L’impact de la décision de l’UE concerne surtout les grandes actions suisses, celles dont la part du négoce hors de Suisse est conséquente. Elle atteint environ 50% pour Roche et Nestlé. 

Doutes au sujet d'ABB et Lafarge Holcim

Sans équivalence boursière, le volume d’affaires des actions cotées sur deux places boursières, l’une en Suisse et l’autre dans l’UE, comme LafargeHolcim (Paris), Aryzta (Dublin) et ABB (Stockholm), se concentrerait sur la place européenne et non pas suisse. Les mesures de protection n’ont dans ce cas aucun impact puisqu’elles n’interviennent que si les investisseurs européens n’ont pas d’autre alternative que la Suisse, indique la Finanz und Wirtschaft, qui a publié un dossier majeur sur le sujet. Les investisseurs suisses pourraient continuer de les traiter en Suisse.
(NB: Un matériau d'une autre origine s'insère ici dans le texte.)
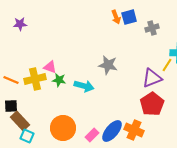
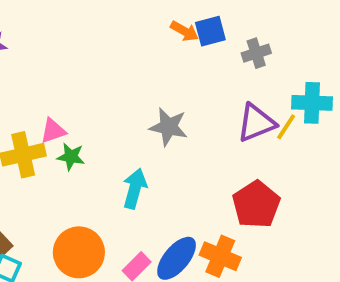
orange arrow: (116, 17) -> (184, 31), turned -40
pink triangle: (50, 67) -> (53, 131), turned -40
purple triangle: (152, 78) -> (256, 123), moved
cyan arrow: (84, 86) -> (135, 189), moved, turned -90

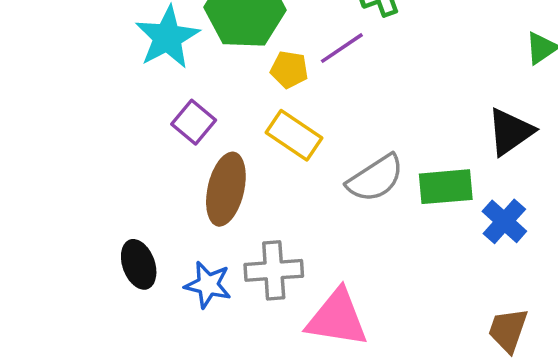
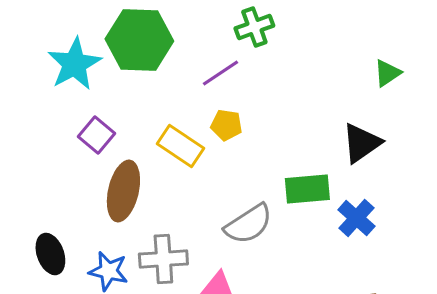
yellow pentagon: (289, 70) -> (226, 125), moved
gray semicircle: (375, 178) -> (248, 224), moved

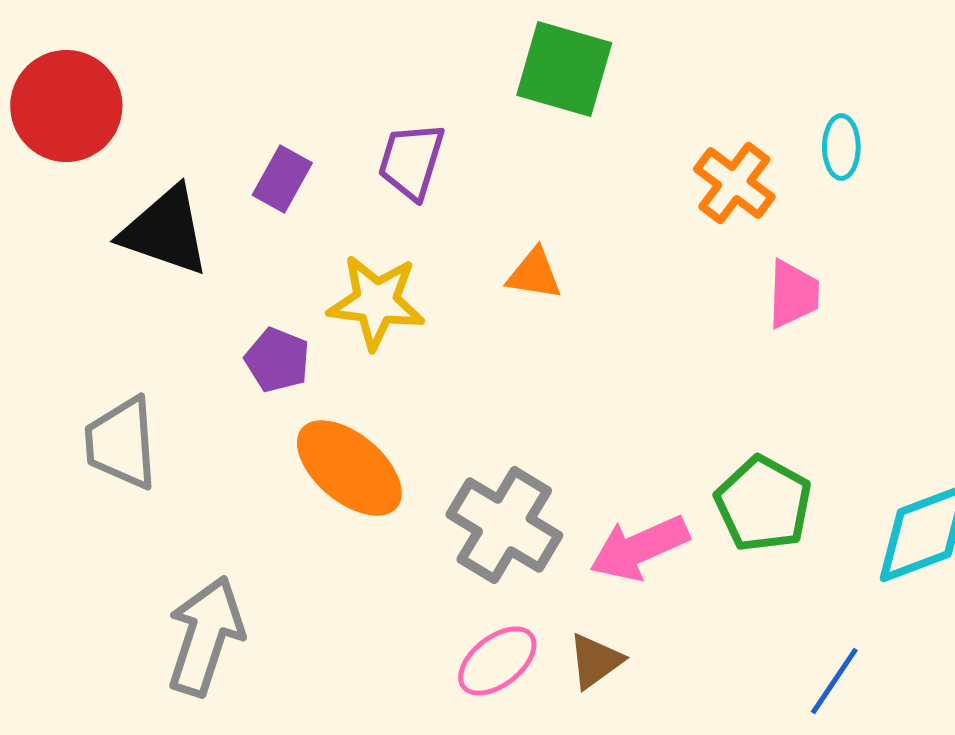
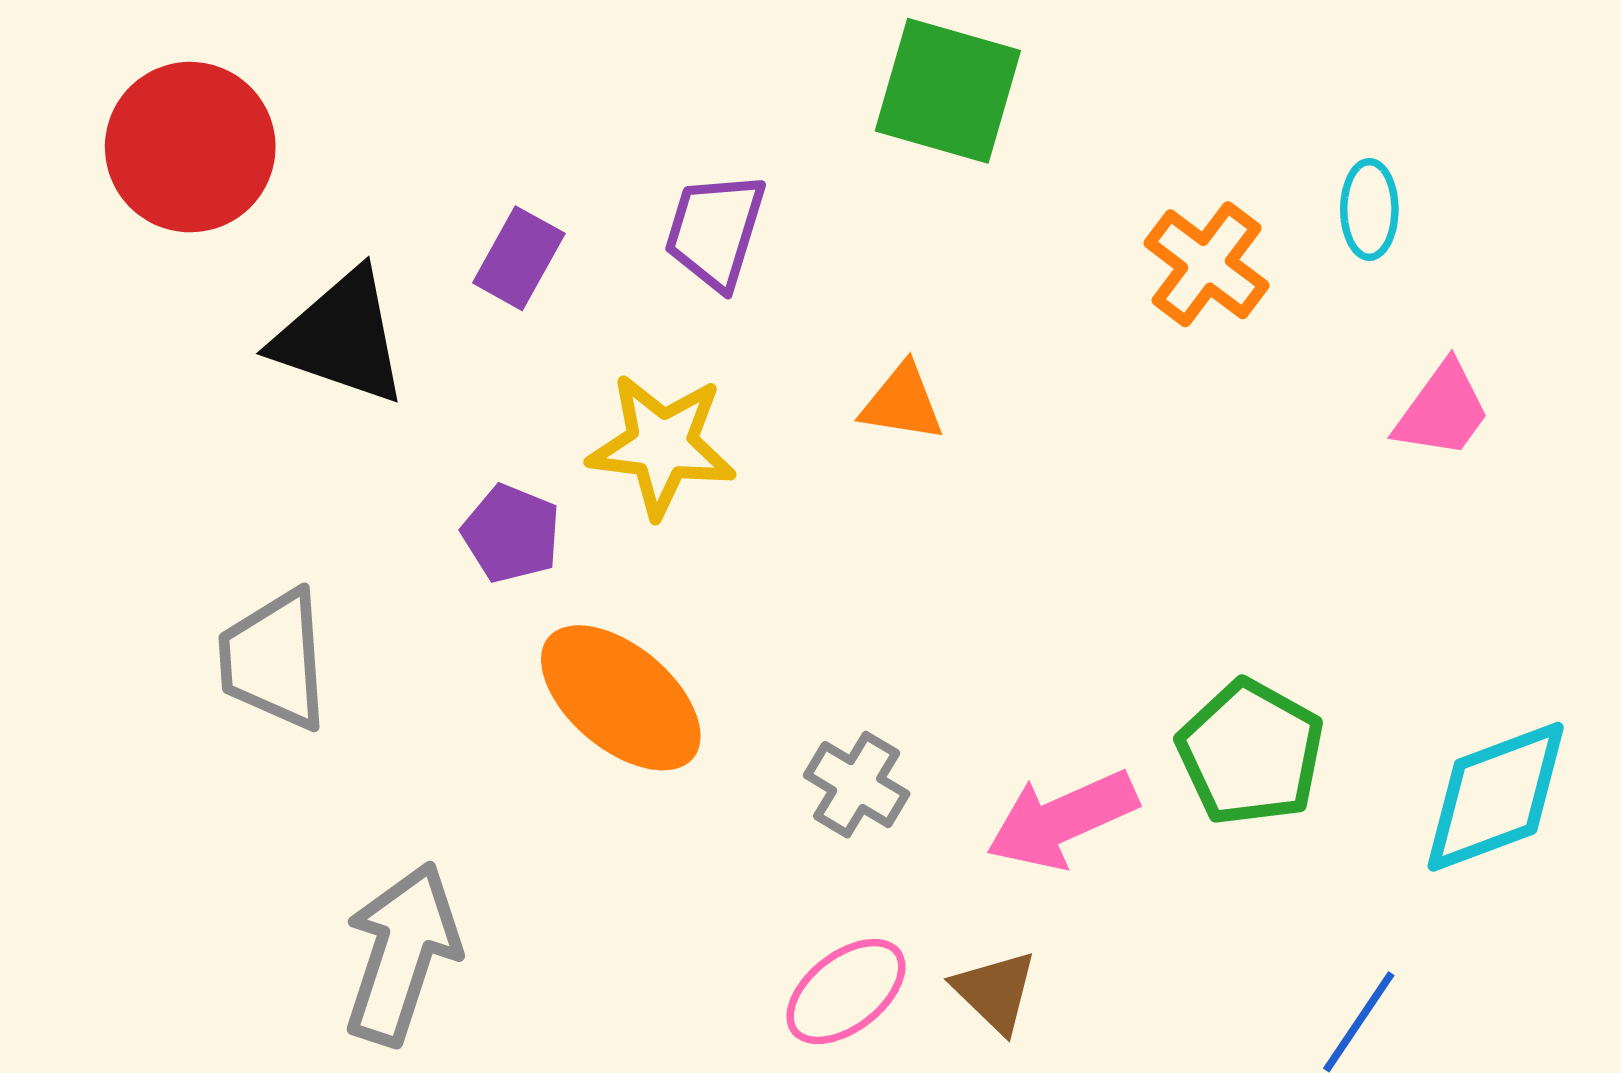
pink trapezoid: (793, 294) -> (1442, 410), moved, turned 34
gray cross: (504, 525) -> (857, 785), size x0.6
brown triangle: (595, 661) -> (995, 992), turned -40

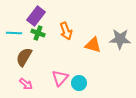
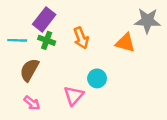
gray star: (120, 39) -> (147, 21), moved
orange triangle: (93, 45) -> (125, 43), moved
cyan circle: (79, 83) -> (97, 78), moved

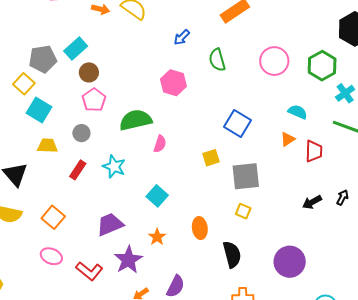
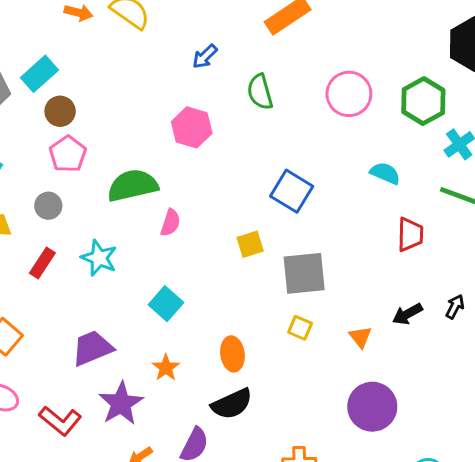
orange triangle: (288, 139) -> (360, 337), moved, turned -35
black semicircle: (232, 254) -> (232, 404), moved, turned 80

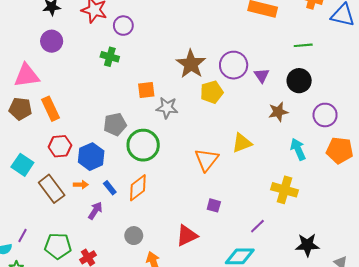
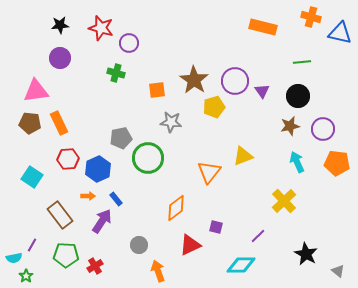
orange square: (146, 90) -> (157, 90), moved
brown star: (278, 112) -> (290, 126), moved
orange diamond: (138, 188) -> (176, 208), moved
brown rectangle: (52, 189) -> (60, 215), moved
yellow cross: (284, 190) -> (284, 201), turned 30
purple square: (214, 205) -> (216, 227), moved
purple arrow: (95, 211) -> (102, 221), size x1.4
black star: (307, 245) -> (306, 254), turned 30

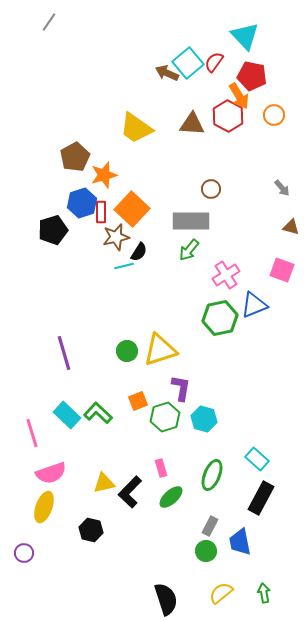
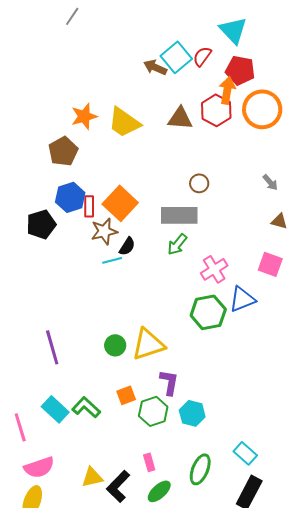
gray line: (49, 22) -> (72, 16), moved
orange arrow: (239, 96) -> (227, 90), turned -140
orange circle: (274, 115) -> (262, 109), size x1.8
orange star: (104, 175) -> (84, 116), moved

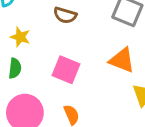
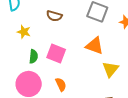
green semicircle: (15, 68) -> (33, 56), moved

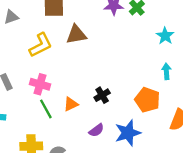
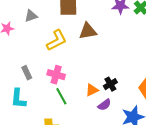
orange triangle: (71, 104) -> (92, 90), moved
purple semicircle: (96, 130) -> (104, 105), moved

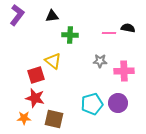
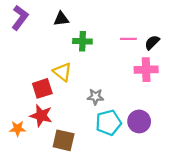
black semicircle: (128, 28) -> (152, 42), moved, turned -56
gray star: (100, 61) -> (95, 97), moved
pink cross: (124, 71) -> (146, 70), moved
orange star: (24, 118) -> (18, 129), moved

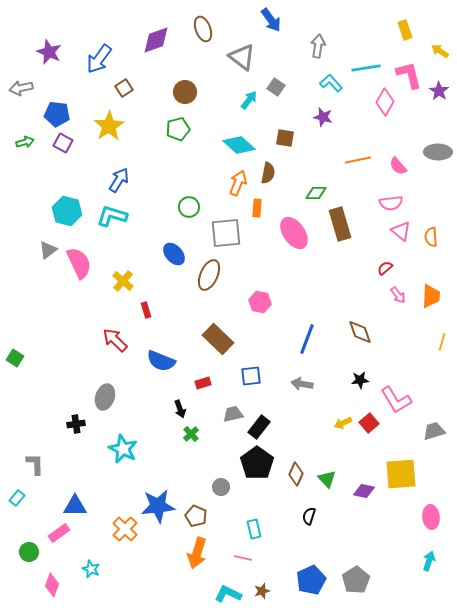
Un juriste se révèle sceptique à ce sujet. En effet, la directive européenne MiFiD pour la protection des investisseurs oblige les sociétés à placer leurs ordres en vertu du principe de «Best Execution». Concrètement, les ordres devraient être effectués où le volume d'affaires serait le plus élevé. Dans le cas d'ABB et de LafargeHolcim, il s'agit de la Suisse. Juridiquement, il faudra donc savoir si les règles d'équivalence priment sur la directive. 

Tous les scénarios seraient remis en cause en cas de Brexit. La Suisse pourrait facilement se voir garantir l'équivalence de la part de l'importante place de Londres, selon un spécialiste.